— Supplied text —
━━━━━━━━

Skip to content

Test a Voice IVR with a Workflow State Machine

This how-to walks through examples/voice-ivr/ — a workflow-driven bank IVR that uses PromptKit’s workflow state machine to route callers to a self-service balance lookup or a human-agent handoff. The demo runs deterministically against a mock provider (no API keys); the same scenarios work against a live duplex voice provider with a one-line config swap.

Voice IVRs have structural failure modes that pure single-turn eval can’t catch: did the agent verify identity before discussing the account, did it route to the right terminal state, did it call only the tools that the current state permits? PromptArena lets you express that as a state machine in the pack and assert the resulting tool-call pattern from scenarios.

  • A workflow primitive in config.arena.yaml defines the IVR shape: an entry verifying state that branches via ServeBalance (self-service) or EscalateToAgent (human handoff) to terminal states.
  • The agent under test calls workflow__transition to drive the machine. Each transition fires deferred-commit during execution and lands at end-of-turn — visible in the HTML report timeline.
  • Tools run for real: lookup_account, check_balance, transfer_to_agent are mock-backed handlers that produce real results that feed back into the conversation.
  • Conversation-level assertions check the tool-call pattern (tools_called, tools_not_called) per scenario. The balance scenario fails if the agent transfers to a human; the handoff scenario fails if the agent fetches a balance.

The differentiator: a workflow state machine plus voice plus runtime tool execution plus structured assertions, all in one config. Competitor frameworks either skip workflow entirely or treat it as opaque execution state with no test-side visibility.

Terminal window
cd examples/voice-ivr
promptarena serve

serve opens the web UI and loads both scenarios. The timeline view shows each tool call (including workflow__transition) on the same axis as the agent’s response, so the state machine progress is visible at a glance.

━━━━━━━━

— Data shown —
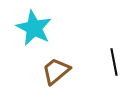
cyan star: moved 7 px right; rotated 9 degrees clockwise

━━━━━━━━

— Short exercise —
Using the voice IVR how-to, say yes or no to whether each statement agrees with it, and quote the words that decide it. 1. The demo needs API keys to run. 2. The handoff scenario fails if the agent fetches a balance. 3. Each workflow transition lands at the start of the next turn.

— Correct result —
1. No: "The demo runs deterministically against a mock provider (no API keys)"
2. Yes: "the handoff scenario fails if the agent fetches a balance."
3. No: "Each transition fires deferred-commit during execution and lands at end-of-turn"